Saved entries
=== Section Start ===

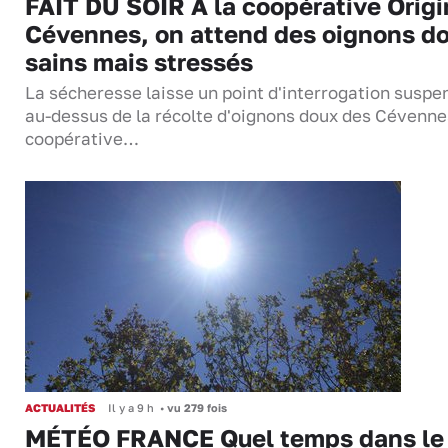
FAIT DU SOIR À la coopérative Origi
Cévennes, on attend des oignons d
sains mais stressés
La sécheresse laisse un point d'interrogation suspe
au-dessus de la récolte d'oignons doux des Cévenne
coopérative…
ACTUALITÉS
Il y a 9 h
•
vu 279 fois
MÉTÉO FRANCE Quel temps dans le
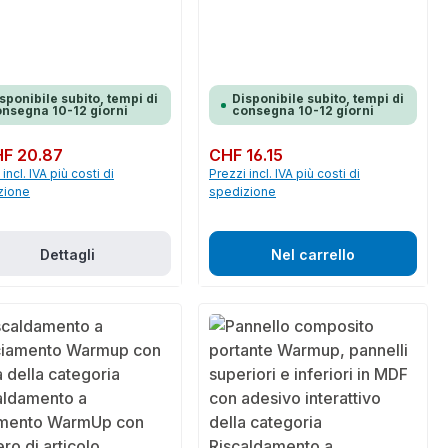
sponibile subito, tempi di
Disponibile subito, tempi di
nsegna 10-12 giorni
consegna 10-12 giorni
normale:
F 20.87
Prezzo normale:
CHF 16.15
incl. IVA più costi di
Prezzi incl. IVA più costi di
zione
spedizione
Dettagli
Nel carrello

=== Section End ===

WHAT TO PRODUCE: Count the lines in the data above that contain the string "oignons", treating uppercase and lowercase as different, and give only the number.

WRITTEN SOLUTION: 2